» ACTION ITEM: The response must contain each line of the material that holds "sulla".

» THE RECORDS:
^^^^^^^^^^^^^^^^

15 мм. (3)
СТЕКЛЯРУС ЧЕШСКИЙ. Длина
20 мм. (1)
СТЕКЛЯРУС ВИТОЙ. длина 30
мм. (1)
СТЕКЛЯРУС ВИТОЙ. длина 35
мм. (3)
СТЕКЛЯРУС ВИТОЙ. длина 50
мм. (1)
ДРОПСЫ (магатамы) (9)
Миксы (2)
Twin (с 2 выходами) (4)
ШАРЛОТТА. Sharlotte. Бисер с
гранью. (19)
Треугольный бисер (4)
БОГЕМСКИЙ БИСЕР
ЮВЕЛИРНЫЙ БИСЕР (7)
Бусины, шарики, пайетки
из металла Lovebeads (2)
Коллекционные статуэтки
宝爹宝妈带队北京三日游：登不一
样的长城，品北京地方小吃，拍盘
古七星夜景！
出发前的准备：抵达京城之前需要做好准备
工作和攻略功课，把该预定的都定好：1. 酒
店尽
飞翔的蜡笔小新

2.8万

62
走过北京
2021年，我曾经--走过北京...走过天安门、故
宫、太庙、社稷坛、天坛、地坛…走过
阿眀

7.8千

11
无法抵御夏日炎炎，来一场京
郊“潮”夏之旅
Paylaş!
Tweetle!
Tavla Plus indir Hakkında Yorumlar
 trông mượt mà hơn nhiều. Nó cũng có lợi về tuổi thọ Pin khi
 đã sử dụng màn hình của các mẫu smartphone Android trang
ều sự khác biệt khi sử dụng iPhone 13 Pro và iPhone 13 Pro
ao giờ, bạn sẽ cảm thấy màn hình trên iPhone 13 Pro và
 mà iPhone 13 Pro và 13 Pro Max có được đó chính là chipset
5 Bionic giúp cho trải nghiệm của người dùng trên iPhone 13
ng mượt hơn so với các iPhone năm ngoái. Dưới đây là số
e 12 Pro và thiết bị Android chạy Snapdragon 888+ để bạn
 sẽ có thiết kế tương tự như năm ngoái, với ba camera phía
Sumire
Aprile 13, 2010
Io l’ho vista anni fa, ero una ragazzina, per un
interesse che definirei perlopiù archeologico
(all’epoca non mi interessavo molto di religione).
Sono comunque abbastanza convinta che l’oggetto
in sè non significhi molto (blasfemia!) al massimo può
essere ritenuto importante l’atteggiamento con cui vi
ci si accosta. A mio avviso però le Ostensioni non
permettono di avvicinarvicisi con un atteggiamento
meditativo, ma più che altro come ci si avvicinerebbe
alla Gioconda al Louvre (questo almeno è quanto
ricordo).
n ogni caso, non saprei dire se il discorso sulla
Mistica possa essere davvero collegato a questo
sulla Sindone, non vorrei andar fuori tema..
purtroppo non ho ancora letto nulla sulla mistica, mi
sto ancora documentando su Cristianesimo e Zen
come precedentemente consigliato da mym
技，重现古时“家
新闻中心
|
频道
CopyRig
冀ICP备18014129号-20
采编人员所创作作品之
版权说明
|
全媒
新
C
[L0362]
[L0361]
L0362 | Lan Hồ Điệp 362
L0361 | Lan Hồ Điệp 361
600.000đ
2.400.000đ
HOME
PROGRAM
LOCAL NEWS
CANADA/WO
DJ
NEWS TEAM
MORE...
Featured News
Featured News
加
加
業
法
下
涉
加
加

^^^^^^^^^^^^^^^^

» OUTPUT FOR THIS EXERCISE:
n ogni caso, non saprei dire se il discorso sulla
sulla Sindone, non vorrei andar fuori tema..
purtroppo non ho ancora letto nulla sulla mistica, mi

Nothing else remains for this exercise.